On April 6th, SEC Chairwoman Schapiro told the Counsel of Institutional Investors that the Commission was looking into “many potential reforms” for market professionals and intermediaries, including brokers, advisors and credit rating agencies. Among the Commission’s early ideas, Schapiro added, were annual unannounced audit requirements for market professionals who directly hold client assets, in order to "confirm the safekeeping of those assets.”

The Wall Street Journal has now reported that the SEC plans to propose these audit rules, and other reforms for market professionals, possibly as soon as mid-May. Citing an SEC official “familiar with the matter,” the Wall Street Journal reports that the new rules, designed to safeguard customer assets, are tentatively scheduled to be proposed on May 14th.

The Wall Street Journal article is available here [log-in required]. A transcript of Chairwoman Schapiro’s address to the Counsel of Institutional Investors is available on the SEC’s website.

Chairwoman Schapiro Highlights SEC Enforcement Initiatives in First TV Interview

On April 16th, SEC Chairwoman Mary Schapiro appeared on PBS’s Nightly Business Report for her first television interview since taking office. During her interview, Chairwoman Schapiro discussed initiatives for the SEC’s “aggressive enforcement program,” including new regulations for credit rating agencies, possibly as soon as this summer. According to Chairwoman Schapiro, these rules will be designed to “align interests of credit rating agencies with the users of the ratings (investors) – as opposed to the issuers of the securities.”

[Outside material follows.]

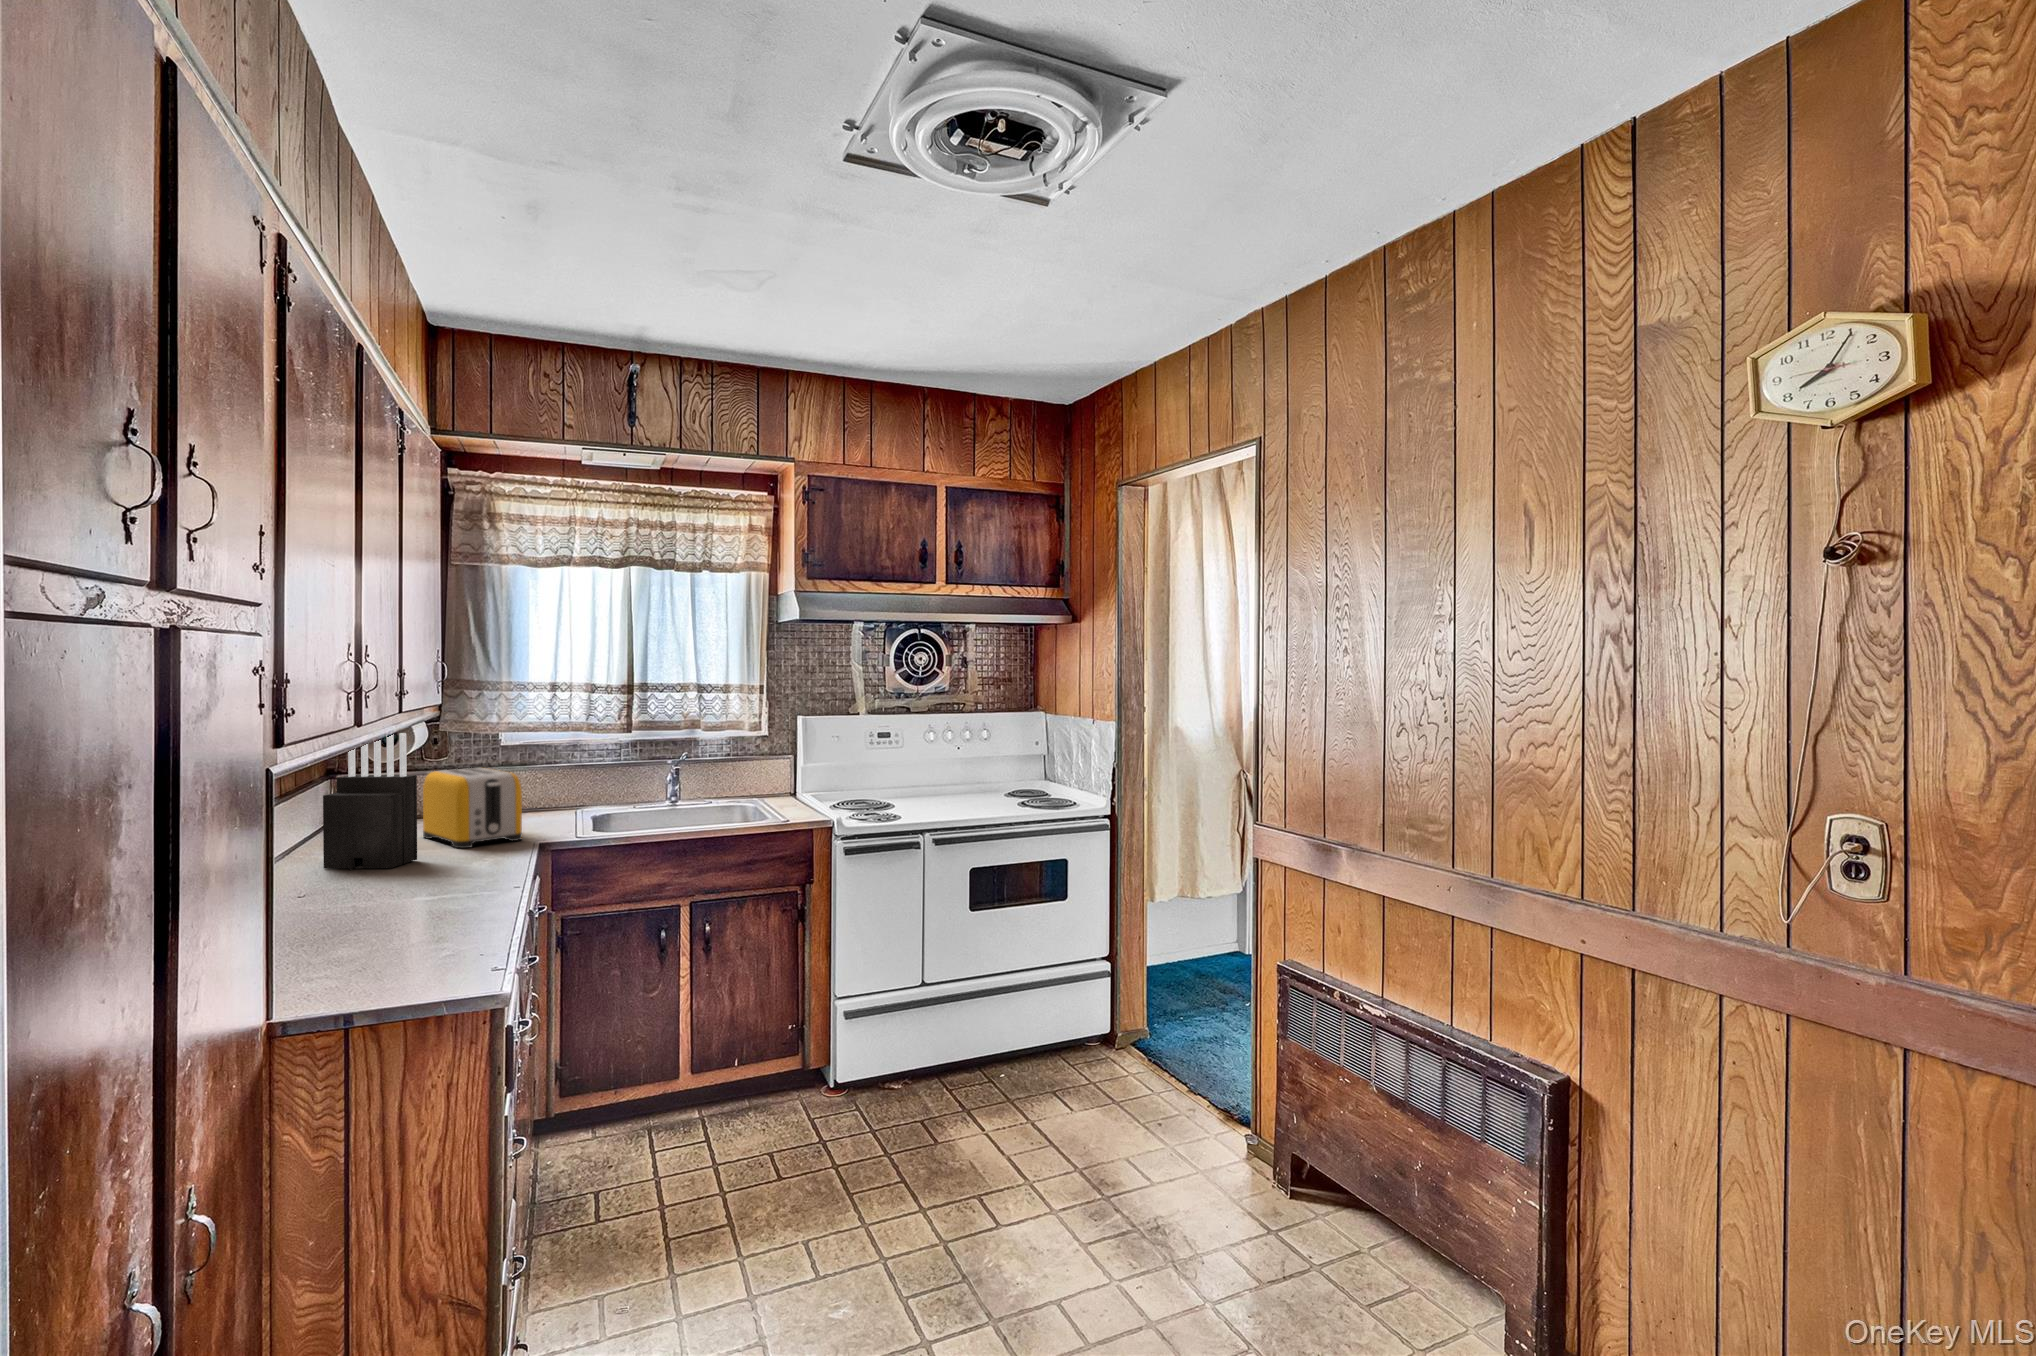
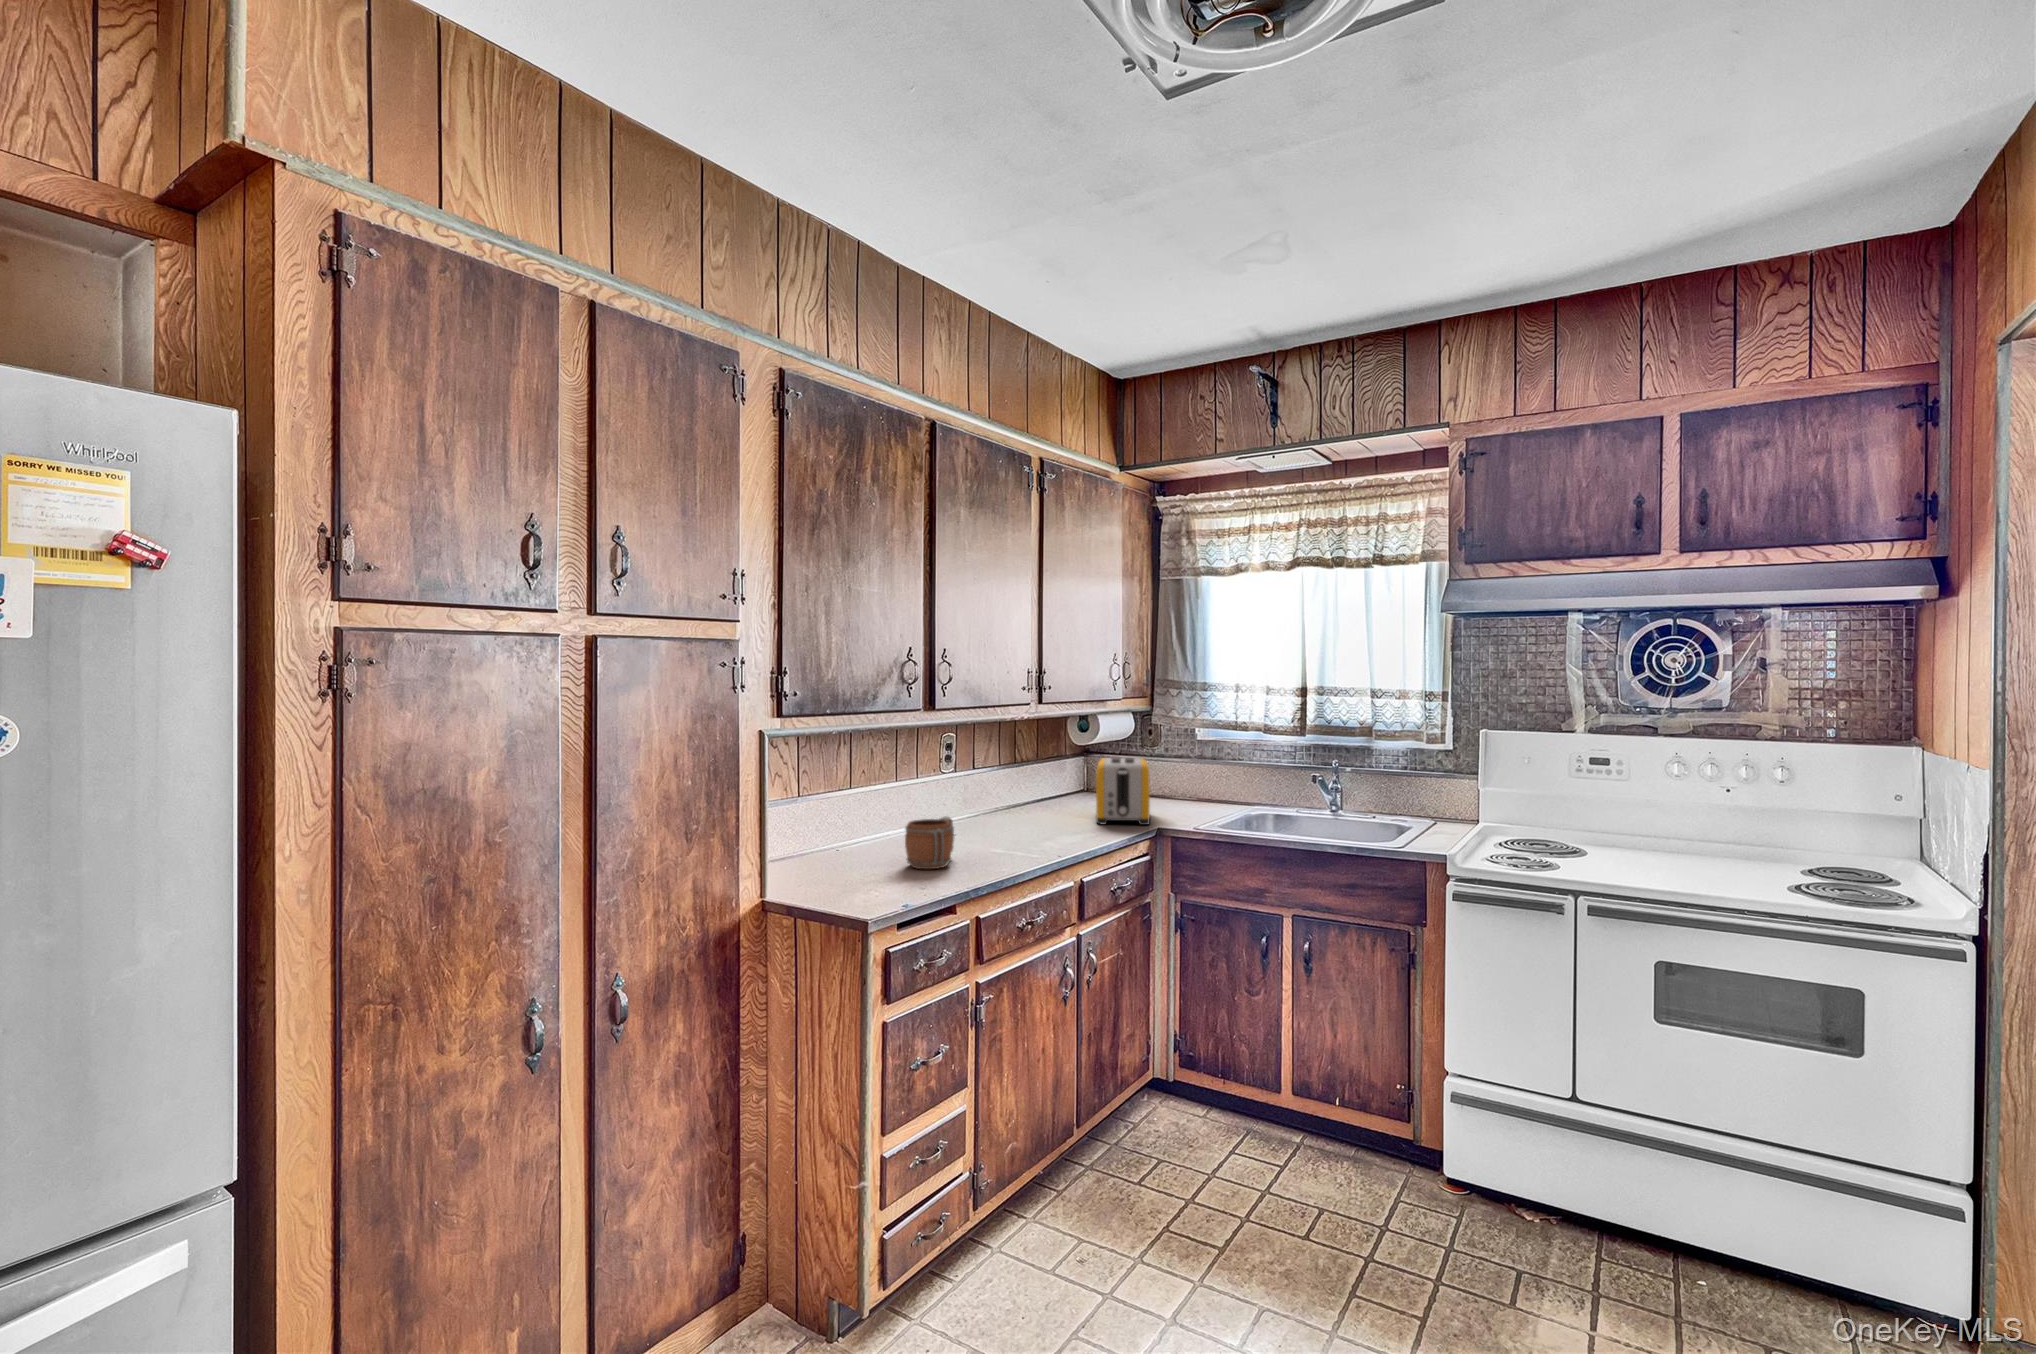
knife block: present [323,733,417,870] -> none [1001,721,1055,830]
mug: none [337,861,415,937] -> present [905,816,954,869]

Chairwoman Schapiro also indicated that within the next month, the Commission will be considering rules to enable “responsible proxy access” for “longer term shareholders,” in order to increase Board-member accountability.

Other topics addressed during the interview include increased enforcement actions against ponzi schemes, the Commission’s utilization of investor fraud tips, and the SEC’s role in boosting investor confidence.